__CONSIGNES DE L'EXERCICE__. Pouvez-vous transformer en liste numérotée la partie des entrées qui commence au tout début et se termine par la ligne contenant « sea. Estas cuantías van desde los », cette ligne comprise, en omettant les lignes vides ?

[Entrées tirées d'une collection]
-------

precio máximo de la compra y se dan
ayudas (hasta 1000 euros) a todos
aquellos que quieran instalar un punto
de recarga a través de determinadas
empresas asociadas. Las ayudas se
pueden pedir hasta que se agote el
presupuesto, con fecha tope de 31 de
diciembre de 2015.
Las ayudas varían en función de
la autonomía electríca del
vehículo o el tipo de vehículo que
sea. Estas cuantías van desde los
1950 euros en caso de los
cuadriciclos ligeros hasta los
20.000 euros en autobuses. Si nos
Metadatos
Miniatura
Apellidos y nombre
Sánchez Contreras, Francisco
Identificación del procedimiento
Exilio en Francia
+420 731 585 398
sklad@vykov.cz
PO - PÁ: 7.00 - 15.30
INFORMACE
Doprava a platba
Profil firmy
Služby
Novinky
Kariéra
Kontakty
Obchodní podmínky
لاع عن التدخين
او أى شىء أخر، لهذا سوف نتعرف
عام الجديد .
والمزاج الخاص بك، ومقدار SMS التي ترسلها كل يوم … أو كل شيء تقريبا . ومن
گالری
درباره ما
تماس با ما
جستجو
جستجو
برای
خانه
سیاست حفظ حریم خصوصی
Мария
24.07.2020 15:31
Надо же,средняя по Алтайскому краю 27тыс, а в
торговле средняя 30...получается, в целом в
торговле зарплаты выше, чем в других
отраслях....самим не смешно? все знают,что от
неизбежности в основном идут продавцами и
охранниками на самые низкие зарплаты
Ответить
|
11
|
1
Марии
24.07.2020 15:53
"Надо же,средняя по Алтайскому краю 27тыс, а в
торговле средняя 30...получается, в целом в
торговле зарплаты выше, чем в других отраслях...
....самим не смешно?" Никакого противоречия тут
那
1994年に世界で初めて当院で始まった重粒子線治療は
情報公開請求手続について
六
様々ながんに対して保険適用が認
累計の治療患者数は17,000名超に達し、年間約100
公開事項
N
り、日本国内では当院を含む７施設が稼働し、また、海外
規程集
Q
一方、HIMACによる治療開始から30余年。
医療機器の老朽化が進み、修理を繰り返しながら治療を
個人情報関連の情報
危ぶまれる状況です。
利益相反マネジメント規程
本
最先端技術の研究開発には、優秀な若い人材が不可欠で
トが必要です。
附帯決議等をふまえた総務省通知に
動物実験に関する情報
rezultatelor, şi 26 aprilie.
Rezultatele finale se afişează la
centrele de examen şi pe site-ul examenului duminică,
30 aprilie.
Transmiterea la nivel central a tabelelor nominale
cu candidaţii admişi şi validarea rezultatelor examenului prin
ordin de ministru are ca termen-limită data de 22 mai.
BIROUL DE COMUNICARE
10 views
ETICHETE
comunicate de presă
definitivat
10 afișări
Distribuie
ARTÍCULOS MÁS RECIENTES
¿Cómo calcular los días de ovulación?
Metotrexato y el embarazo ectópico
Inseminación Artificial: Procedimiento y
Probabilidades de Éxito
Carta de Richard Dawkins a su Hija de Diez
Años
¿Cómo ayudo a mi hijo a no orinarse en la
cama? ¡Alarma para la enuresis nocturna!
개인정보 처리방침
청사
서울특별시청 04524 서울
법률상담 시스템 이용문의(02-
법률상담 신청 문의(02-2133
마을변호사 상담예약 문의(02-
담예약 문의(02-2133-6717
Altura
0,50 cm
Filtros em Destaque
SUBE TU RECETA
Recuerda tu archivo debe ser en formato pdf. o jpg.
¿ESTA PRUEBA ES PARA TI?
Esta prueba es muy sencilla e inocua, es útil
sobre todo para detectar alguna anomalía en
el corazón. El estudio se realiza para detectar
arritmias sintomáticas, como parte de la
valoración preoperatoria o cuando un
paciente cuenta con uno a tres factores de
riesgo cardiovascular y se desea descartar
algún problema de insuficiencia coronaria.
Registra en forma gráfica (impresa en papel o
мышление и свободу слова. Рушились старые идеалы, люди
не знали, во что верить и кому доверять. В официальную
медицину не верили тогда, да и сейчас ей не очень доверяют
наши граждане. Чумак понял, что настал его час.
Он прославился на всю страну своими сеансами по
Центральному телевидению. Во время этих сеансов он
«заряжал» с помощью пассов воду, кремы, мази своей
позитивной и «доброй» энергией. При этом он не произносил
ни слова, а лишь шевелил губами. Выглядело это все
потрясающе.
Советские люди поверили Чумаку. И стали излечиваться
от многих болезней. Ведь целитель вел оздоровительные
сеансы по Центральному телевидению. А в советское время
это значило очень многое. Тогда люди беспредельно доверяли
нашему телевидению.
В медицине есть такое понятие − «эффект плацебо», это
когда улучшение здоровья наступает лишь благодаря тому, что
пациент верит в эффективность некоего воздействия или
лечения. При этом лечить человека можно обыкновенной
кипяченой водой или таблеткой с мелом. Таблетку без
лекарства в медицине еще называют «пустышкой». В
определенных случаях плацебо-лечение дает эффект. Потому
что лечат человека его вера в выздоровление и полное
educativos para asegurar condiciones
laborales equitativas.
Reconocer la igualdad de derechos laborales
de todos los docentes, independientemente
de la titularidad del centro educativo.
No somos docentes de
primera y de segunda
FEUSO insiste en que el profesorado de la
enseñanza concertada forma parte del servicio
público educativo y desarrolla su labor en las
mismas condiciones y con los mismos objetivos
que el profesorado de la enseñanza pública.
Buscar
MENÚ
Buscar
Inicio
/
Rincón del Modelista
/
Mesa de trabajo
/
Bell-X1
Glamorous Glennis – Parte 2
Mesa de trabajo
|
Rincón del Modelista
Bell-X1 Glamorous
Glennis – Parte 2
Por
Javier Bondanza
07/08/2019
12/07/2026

-------

__RÉPONSE ATTENDUE__.
1. precio máximo de la compra y se dan
2. ayudas (hasta 1000 euros) a todos
3. aquellos que quieran instalar un punto
4. de recarga a través de determinadas
5. empresas asociadas. Las ayudas se
6. pueden pedir hasta que se agote el
7. presupuesto, con fecha tope de 31 de
8. diciembre de 2015.
9. Las ayudas varían en función de
10. la autonomía electríca del
11. vehículo o el tipo de vehículo que
12. sea. Estas cuantías van desde los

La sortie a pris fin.